TO-DO ITEM: Return the entries exactly. Images are not part of the copy.

◇ ◇ ◇ ◇ ◇

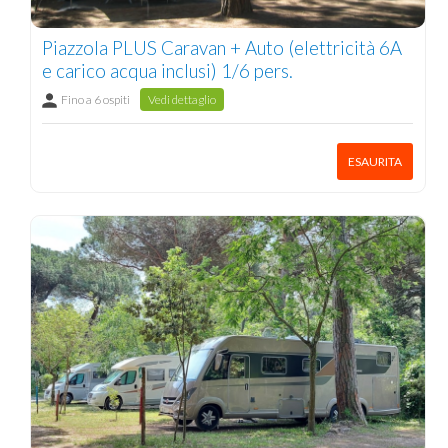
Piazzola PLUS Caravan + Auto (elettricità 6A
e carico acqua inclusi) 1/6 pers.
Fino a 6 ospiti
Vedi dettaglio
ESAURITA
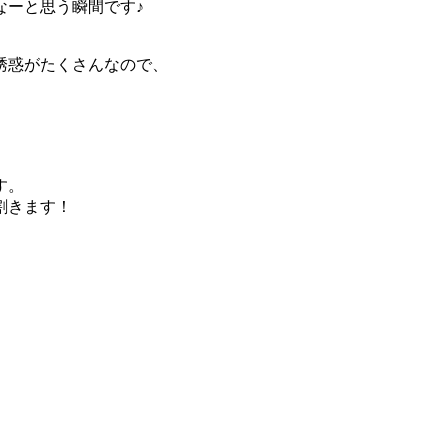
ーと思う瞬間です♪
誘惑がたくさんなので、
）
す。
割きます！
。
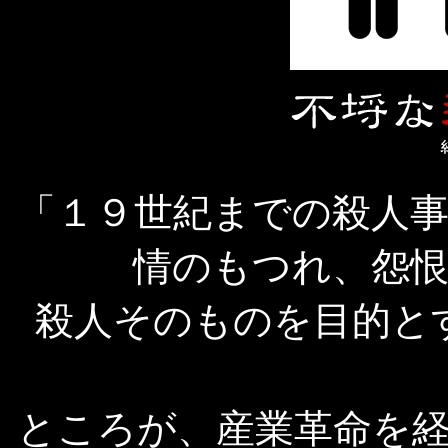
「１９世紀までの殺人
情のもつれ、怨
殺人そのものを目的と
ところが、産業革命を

◇ ◇ ◇ ◇ ◇

RESULT BELOW:
Piazzola PLUS Caravan + Auto (elettricità 6A
e carico acqua inclusi) 1/6 pers.
Fino a 6 ospiti
Vedi dettaglio
ESAURITA
ーと思う瞬間です♪
誘惑がたくさんなので、
）
す。
割きます！
。
「１９世紀までの殺人
情のもつれ、怨
殺人そのものを目的と
ところが、産業革命を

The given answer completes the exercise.